EXTRAIT SOURCE:
Et si on binge-watchait… Unorthodox sur Netflix

Posté par vincy, le 16 avril 2020

En attendant le 11 mai, Ecran Noir vous propose de (re)découvrir certaines séries passées ou encore sur vos écrans. Et parce que cette période de confinement, on a le sentiment d’être enfermés et la volonté de profiter de sa liberté, on vous recommande vivement la mini-série (4 épisodes et un making-of) Unorthodox.

Un portrait de femme passionnant et une actrice épatante. Adapté de l’autobiographie de Deborah Feldman, Unorthodox : The Scandalous Rejection of My Hasidic Roots, l’histoire prend quelques libertés avec la vie de cette jeune femme prisonnière de sa communauté à Williamsburg (Brooklyn, New York). Dans la réalité, Deborah enfreint les règles strictes des Juifs orthodoxes en fréquentant la bibliothèque et en étudiant la littérature, avec l’accord de son mari. Elle devient écrivain par la suite, à Berlin. Dans la fiction réalisée par l’actrice et cinéaste allemande Maria Schrader, Deborah devient Esther, surnommée Esty, et apprend clandestinement la musique. Elle s’enfuit aussi à Berlin et, par un concours de circonstance, va tenter un concours d’entrée dans une école prestigieuse de la capitale.

Entre son passé étouffant à New York et un présent rempli de découvertes à Berlin, on suit l’évolution de Esther, de son enfance à son émancipation, en passant par un mariage arrangé avec Yanky, sa relation fusionnelle avec sa grand-mère rescapée des camps, son apprentissage du corps et de la sexualité, son évasion clandestine, ses rencontres et la traque de son mari et d’un cousin.  L’actrice Shira Haas est en soi un motif incontournable pour voir cette série. La comédienne israélienne, âgée de 24 ans, est bouleversante, toujours juste, capable de basculer du yiddish à l’allemand et l’anglais, de chanter mezzo soprano ou de pleurer à chaudes larmes sur commande. Avec un personnage oscillant entre émotions intériorisées et frustrations douloureuses, désir de vivre librement et conscience de ses différences, à la fois fragile et déterminée, elle déploie soutes les palettes d’un jeu riche en variations en moins de 4 heures.

Révélée par la série israélienne Shtisel, on l’avait aperçue dans Foxtrot de Samuel Moaz, Grand prix du jury à Venise, La femme du gardien de Zoo de Niki Caro, Marie-Madeleine de Garth Davis. Elle a remporté un « Oscar » israélien pour son second-rôle dans Noble Savage de Marco Carmel. On pourra la voir dans Esau de Pavel Lounguine, avec Harvey Keitel, et Asia de de Ruthy Pribar, qui était prévu à Tribeca avant que le festival ne soit annulé.

DONNÉES FOURNIES:
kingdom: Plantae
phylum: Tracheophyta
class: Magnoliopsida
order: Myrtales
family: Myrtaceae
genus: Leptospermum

ÉNONCÉ:
Dans l'article sur Unorthodox, réécrivez le passage allant de « En attendant le » jusqu'à « un making-of) Unorthodox. » inclus, en remplaçant « vivement » par « chaudement ».

CORRIGÉ:
En attendant le 11 mai, Ecran Noir vous propose de (re)découvrir certaines séries passées ou encore sur vos écrans. Et parce que cette période de confinement, on a le sentiment d’être enfermés et la volonté de profiter de sa liberté, on vous recommande chaudement la mini-série (4 épisodes et un making-of) Unorthodox.